The 1952 Bluefield Case · Full Timeline

The Arizona Love case, in chronological order.

From the morning Sonny Marshall’s body was found in a cabbage sack to the day Arizona Love was buried at Lakin — a verified timeline of every documented turning point.

The 1952 Bluefield case — the murder of retired Norfolk & Western brakeman Sonny Marshall and the conviction of his housekeeper, Arizona Harris Love — unfolded across more than two decades. The official record sits in Mercer County court files, contemporary newspaper coverage, and the institutional history of Lakin State Hospital. Below is the full sequence, cross-checked against those sources.

1952 — The murder.

Thursday, October 2, 1952

Sonny Marshall is killed in Bluefield, West Virginia.

Sonny Marshall, 69, a retired brakeman for the Norfolk & Western Railway, is murdered. He had been living quietly in Bluefield, employing the same housekeeper for eight years.

Friday, October 3, 1952

A cabbage sack is found in a vacant lot.

Marshall’s body is discovered concealed in a cabbage sack in a vacant lot in Bluefield. The head is not with the body. Despite an exhaustive search at the time and in the years that followed, Sonny Marshall’s head has never been recovered.

October 1952

Arizona Harris Love is brought in for questioning.

Arizona Harris Love, 49, a Black woman who had worked as Marshall’s housekeeper for eight years, is taken into custody and questioned. The interrogation runs nine hours. She has no lawyer present. There is no psychiatric evaluation. No request for continuance is made on her behalf.

The motive prosecutors will eventually present is a dispute over $56 in unpaid wages.

1953 — The plea.

Monday, January 26, 1953

Arizona Love pleads guilty to first-degree murder.

Less than four months after Marshall’s body is found, Arizona Love enters a guilty plea to first-degree murder. She is sentenced to life and sent to the Pence Springs Women’s Prison in Summers County, West Virginia.
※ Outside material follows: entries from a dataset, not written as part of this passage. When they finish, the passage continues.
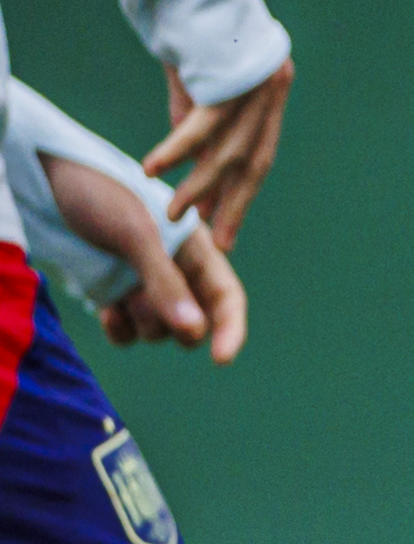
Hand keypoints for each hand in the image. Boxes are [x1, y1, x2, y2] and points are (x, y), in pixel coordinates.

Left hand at [42, 149, 241, 361]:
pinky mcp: (115, 298)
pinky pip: (127, 334)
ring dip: (139, 319)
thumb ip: (166, 283)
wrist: (53, 186)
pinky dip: (118, 329)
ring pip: (158, 331)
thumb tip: (194, 331)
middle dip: (172, 323)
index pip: (226, 299)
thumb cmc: (103, 198)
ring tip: (118, 289)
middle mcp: (177, 274)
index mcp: (197, 253)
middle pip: (194, 323)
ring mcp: (144, 288)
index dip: (230, 330)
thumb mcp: (138, 235)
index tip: (220, 358)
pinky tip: (105, 311)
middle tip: (142, 301)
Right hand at [143, 59, 290, 244]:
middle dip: (236, 204)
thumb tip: (191, 163)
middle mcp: (268, 93)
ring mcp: (253, 86)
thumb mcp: (197, 81)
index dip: (240, 192)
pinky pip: (203, 123)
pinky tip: (154, 169)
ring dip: (200, 186)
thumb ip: (196, 121)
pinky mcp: (228, 76)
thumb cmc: (194, 32)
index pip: (258, 157)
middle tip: (223, 244)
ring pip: (228, 151)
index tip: (220, 225)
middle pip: (254, 162)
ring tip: (174, 213)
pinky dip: (178, 148)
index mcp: (267, 96)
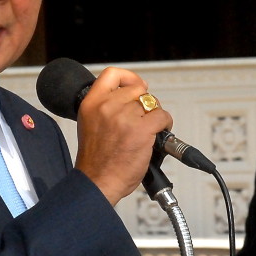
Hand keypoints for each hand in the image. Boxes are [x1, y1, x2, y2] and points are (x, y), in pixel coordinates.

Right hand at [73, 67, 172, 204]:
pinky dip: (165, 124)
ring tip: (149, 130)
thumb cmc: (96, 160)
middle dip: (145, 102)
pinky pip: (162, 116)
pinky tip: (157, 134)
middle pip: (138, 89)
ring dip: (154, 116)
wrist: (98, 182)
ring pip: (152, 104)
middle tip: (143, 118)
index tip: (136, 85)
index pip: (112, 74)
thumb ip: (105, 107)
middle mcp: (107, 107)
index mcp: (91, 103)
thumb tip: (131, 95)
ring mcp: (124, 118)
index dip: (129, 77)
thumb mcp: (90, 124)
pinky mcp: (141, 130)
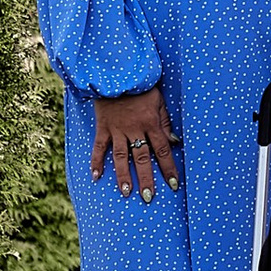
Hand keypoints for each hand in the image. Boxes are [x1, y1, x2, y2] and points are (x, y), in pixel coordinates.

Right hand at [90, 83, 177, 200]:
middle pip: (142, 158)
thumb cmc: (142, 87)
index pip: (163, 151)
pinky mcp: (103, 127)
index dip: (168, 169)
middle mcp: (135, 130)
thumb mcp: (159, 101)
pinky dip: (96, 161)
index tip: (173, 185)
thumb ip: (166, 122)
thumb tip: (174, 143)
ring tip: (126, 192)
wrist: (117, 73)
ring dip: (123, 175)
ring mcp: (117, 130)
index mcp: (151, 124)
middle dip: (146, 179)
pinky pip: (99, 147)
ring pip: (121, 156)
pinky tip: (95, 177)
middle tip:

February 1953 — less than 30 days later

Transfer to Lakin State Hospital.

In under a month, Arizona Love is transferred from Pence Springs Women’s Prison to Lakin State Hospital in Mason County, West Virginia — the institution designated, at the time, for the “colored insane.”

The transfer is one of the most-discussed elements of the case. It moves her from the corrections system to the psychiatric system without a public competency hearing on the record.

1953–1975 — The 22 years at Lakin.

1953 onward

Arizona Love remains at Lakin State Hospital.

For more than two decades, Arizona Love is held at Lakin. During the same years, the institution itself comes under federal scrutiny. West Virginia begins desegregating its psychiatric facilities. Patients held under Arizona’s circumstances become the subject of formal review.

Meanwhile, in Bluefield and the surrounding community of Crystal, West Virginia, the Harris family — Arizona’s blind sister Pearl, and her aging mother — remain. Most of the town keeps its distance. A small number of neighbors, including Mary Smith, do not.

1975 — The release.

Tuesday, October 7, 1975

Judge Jerome Katz signs her release order.

After 22 years at Lakin, Judge Jerome Katz signs the order releasing Arizona Love. By this point she is in her early seventies.

Arizona does not leave. She asks to remain at Lakin as a volunteer, helping with the patient population she has lived among for two decades. The request is granted.

1980 — The end of the record.

Saturday, October 18, 1980

Arizona Love dies. She is buried in the Lakin cemetery.

Five years after her release, Arizona Love dies at the age of 77. She is buried in the cemetery on the Lakin grounds, on the same land where she spent more than a quarter of her life.

Sonny Marshall’s head has still never been found.

“If she don’t have anything to work with, she can’t do me no harm.”

— Mary Smith, when asked why she would care for the family of a woman the town called a witch

Why this timeline still matters.

Two things make the Arizona Love case unusually durable in Appalachian memory.

The first is what was never recovered — a man’s head, a complete competency hearing, a public account of how a guilty plea moved to a state psychiatric facility in less than thirty days.

The second is what was preserved privately. The Harris family’s neighbors in Crystal, West Virginia carried the parts of the story the official record skipped — not as gossip, but as care. Pearl Harris was looked after. Arizona’s mother was looked after. The story was kept.

This timeline is the public spine. The book is what the public spine could never hold.

Sources

Mercer County, West Virginia court records (1952–1953); contemporary newspaper coverage of the Marshall murder and the Love trial; institutional records of Lakin State Hospital; family testimony preserved in the Crystal, West Virginia community across three generations and documented by author Lorraine Clark in Whispers in the Small Town of Bluefield: The Arizona Love Case.

This site is independent, is not affiliated with any official investigation or legal authority, and is intended for historical and educational purposes.